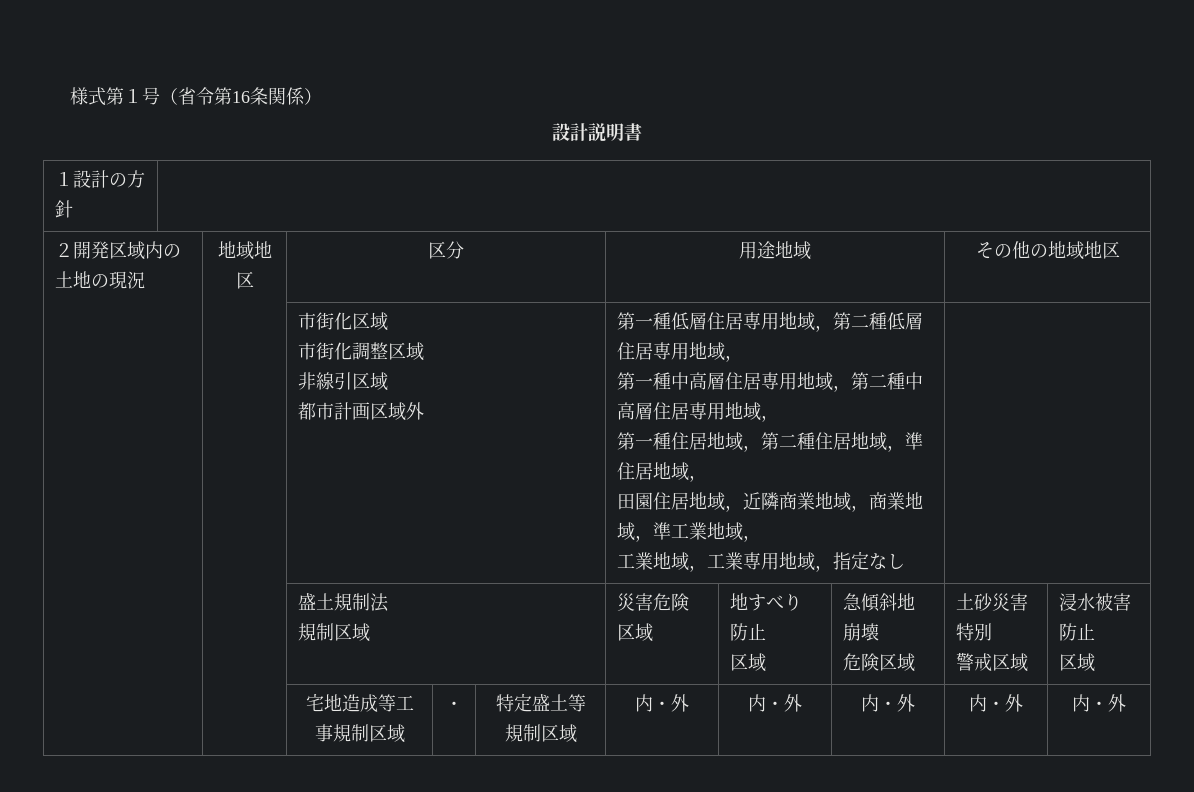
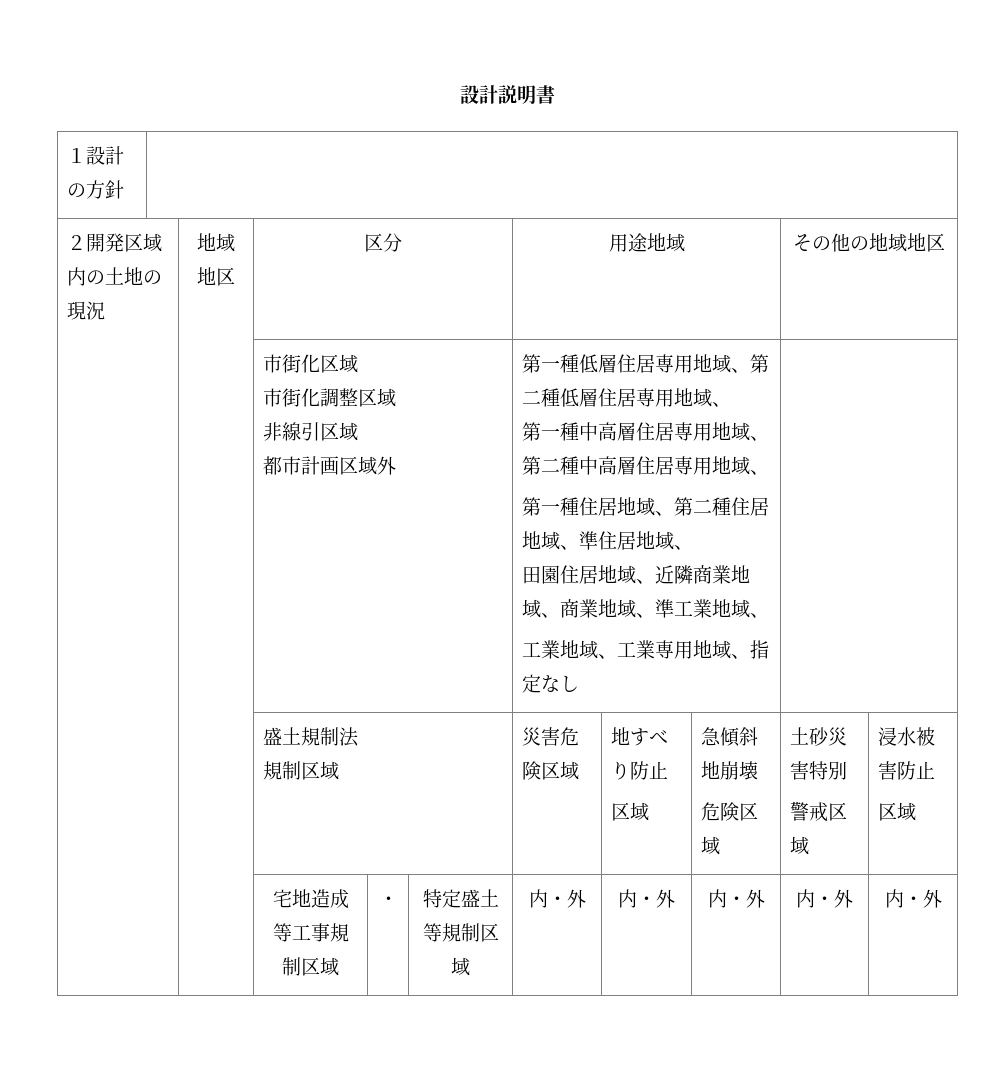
[70,87,323,106] 様式第１号（省令第16条関係） // -> (460, 94) none
[815,325,834,332] ， -> [731,368,751,373] 、
[725,355,744,362] ， -> [712,402,732,407] 、
[833,385,852,392] ， -> [750,436,770,441] 、
[761,415,780,422] ， -> [750,470,770,475] 、
[743,445,762,452] ， -> [655,511,675,516] 、
[887,445,906,452] ， -> [560,545,580,550] 、
[689,475,708,482] ， -> [674,545,694,550] 、
[725,505,744,512] ， -> [636,579,656,584] 、
[851,492,924,512] [617,522,654,542] ，商業地域， -> [541,599,656,618] 、商業地域、
[743,535,762,542] [617,552,708,572] ， // 工業地域， -> [750,613,770,618] [522,640,618,659] 、 // 工業地域、
[815,565,834,572] ， -> [731,654,751,659] 、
* * * * * * *
EXERCISE OBJECTIVE
Set down word for word the lines from the opening of the entries above through the line that contains "[743,445,762,452] ， -> [655,511,675,516] 、", and omit every picture.

YOUR SOLUTION
[70,87,323,106] 様式第１号（省令第16条関係） // -> (460, 94) none
[815,325,834,332] ， -> [731,368,751,373] 、
[725,355,744,362] ， -> [712,402,732,407] 、
[833,385,852,392] ， -> [750,436,770,441] 、
[761,415,780,422] ， -> [750,470,770,475] 、
[743,445,762,452] ， -> [655,511,675,516] 、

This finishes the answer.